The fragility of minority languages is becoming apparent in a globalizing world. Linguists, civil society organizations, local communities, governments, and supranational organizations are advocating for maintaining and reviving endangered languages as a prerequisite for the preservation of the world’s cultural heritage and of indigenous peoples’ cultures and identities.
The papers included in volumes 1 and 2 of Minority Language in Today’s Global Society were originally presented during Trace Foundation’s Minority Languages in Today’s Global Society lecture series in 2008–2010, which brought together a diverse group of experts, scholars, and linguists from three continents, including a number of important Tibetan specialists, to address these important issues.
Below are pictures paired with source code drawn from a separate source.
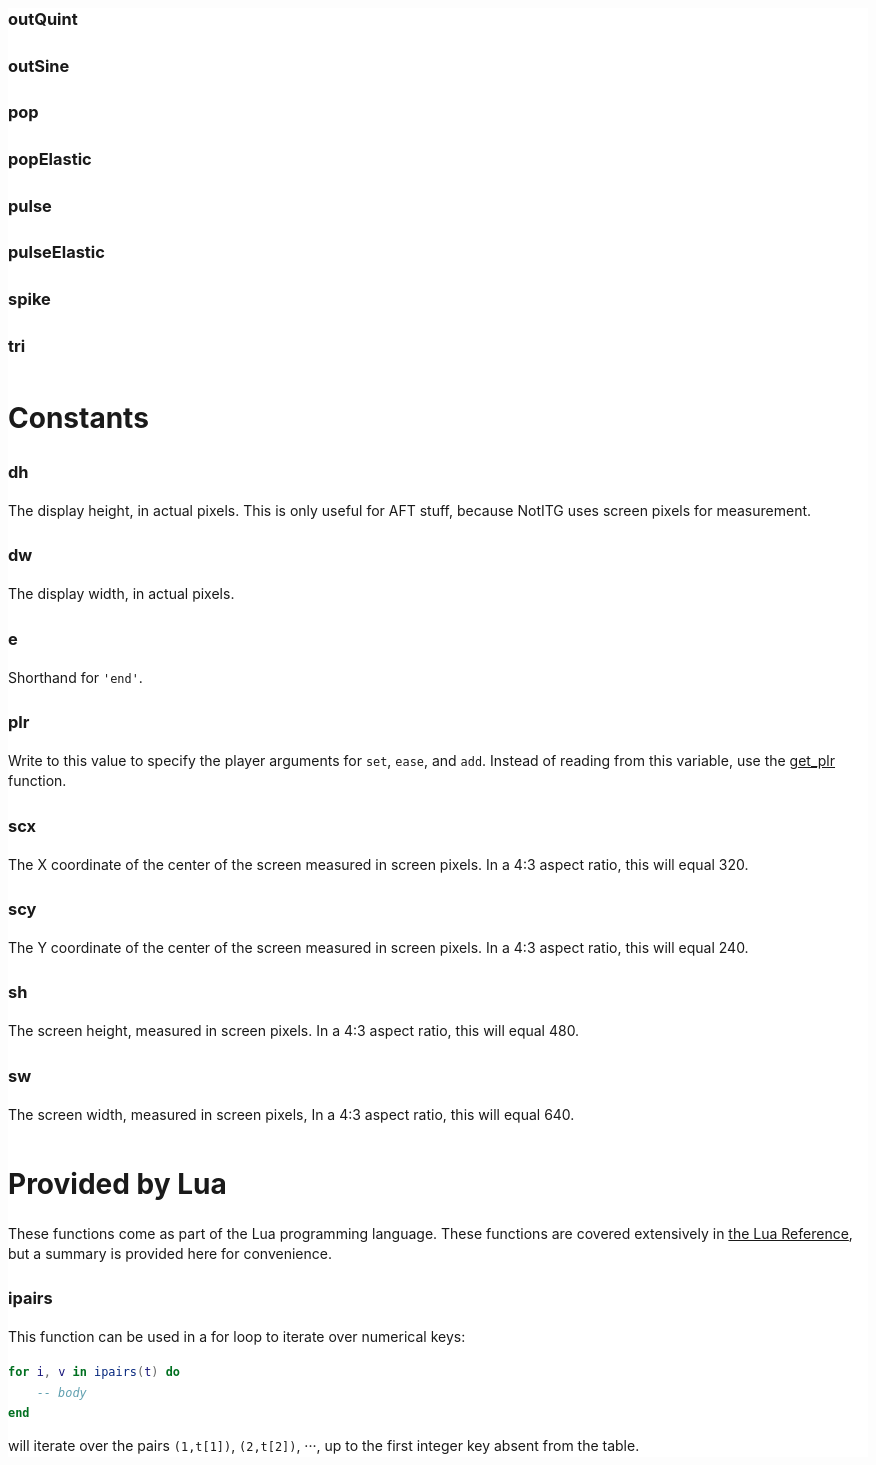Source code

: ### outQuint
### outSine
### pop
### popElastic
### pulse
### pulseElastic
### spike
### tri

# Constants
### dh
The display height, in actual pixels. This is only useful for AFT stuff, because NotITG uses screen pixels for measurement.
### dw
The display width, in actual pixels.
### e
Shorthand for `'end'`.
### plr
Write to this value to specify the player arguments for `set`, `ease`, and `add`.
Instead of reading from this variable, use the [get_plr](#get_plr) function.
### scx
The X coordinate of the center of the screen measured in screen pixels. In a 4:3 aspect ratio, this will equal 320.
### scy
The Y coordinate of the center of the screen measured in screen pixels. In a 4:3 aspect ratio, this will equal 240.
### sh
The screen height, measured in screen pixels. In a 4:3 aspect ratio, this will equal 480.
### sw
The screen width, measured in screen pixels, In a 4:3 aspect ratio, this will equal 640.

# Provided by Lua
These functions come as part of the Lua programming language. These functions are covered extensively in [the Lua Reference](https://www.lua.org/manual/5.1/manual.html), but a summary is provided here for convenience.

### ipairs
This function can be used in a for loop to iterate over numerical keys:
```lua
for i, v in ipairs(t) do
	-- body
end
```
will iterate over the pairs `(1,t[1])`, `(2,t[2])`, ···, up to the first integer key absent from the table.
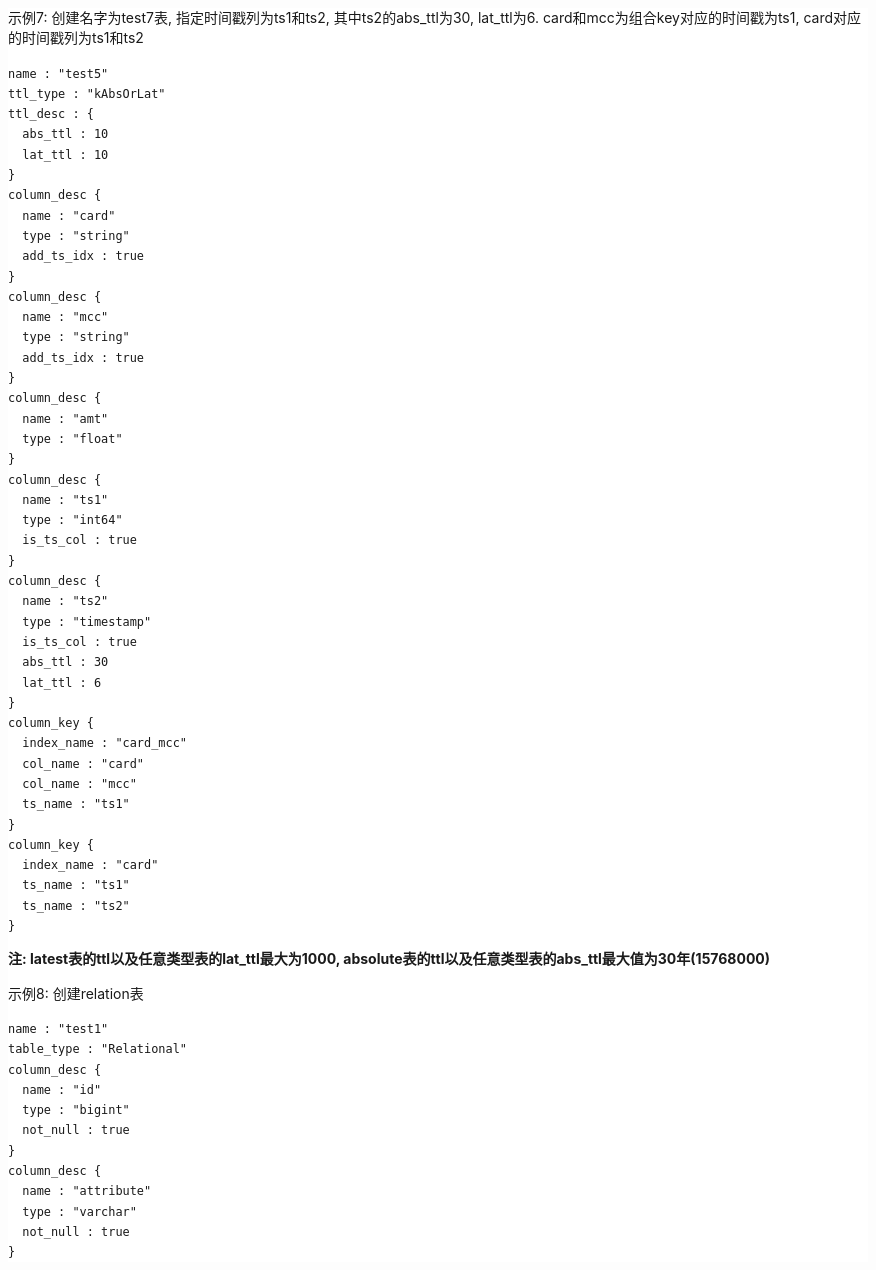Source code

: 示例7: 创建名字为test7表, 指定时间戳列为ts1和ts2, 其中ts2的abs_ttl为30, lat_ttl为6. card和mcc为组合key对应的时间戳为ts1, card对应的时间戳列为ts1和ts2
```
name : "test5"
ttl_type : "kAbsOrLat"
ttl_desc : {
  abs_ttl : 10
  lat_ttl : 10
}
column_desc {
  name : "card"
  type : "string"
  add_ts_idx : true
}
column_desc {
  name : "mcc"
  type : "string"
  add_ts_idx : true
}
column_desc {
  name : "amt"
  type : "float"
}
column_desc {
  name : "ts1"
  type : "int64"
  is_ts_col : true
}
column_desc {
  name : "ts2"
  type : "timestamp"
  is_ts_col : true
  abs_ttl : 30
  lat_ttl : 6
}
column_key {
  index_name : "card_mcc"
  col_name : "card"
  col_name : "mcc"
  ts_name : "ts1"
}
column_key {
  index_name : "card"
  ts_name : "ts1"
  ts_name : "ts2"
}
```

**注: latest表的ttl以及任意类型表的lat_ttl最大为1000, absolute表的ttl以及任意类型表的abs_ttl最大值为30年(15768000)**

示例8: 创建relation表

```
name : "test1"
table_type : "Relational"
column_desc {
  name : "id"
  type : "bigint"
  not_null : true
}
column_desc {
  name : "attribute"
  type : "varchar"
  not_null : true
}
```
We published the first volume of Minority Language in Today’s Global Society in July 2012 as a small contribution to this effort. This volume explores the status of minority languages with a special focus on the Tibetan language and its dialects, as well as the legal issues and policy framework surrounding minority language use and strategies for language revitalization.
Now we are pleased to announce the publication of the second volume, which addresses the role technologies have played in the preservation, enhancement, and sustainability of minority languages in general and digitalization of Tibetan language in particular. The papers collected in this edition explore both the pros and cons of language standardization within minority communities and the relationship among linguistic, cultural, and biological diversity from the perspectives of traditional land use, livelihoods, and indigenous knowledge.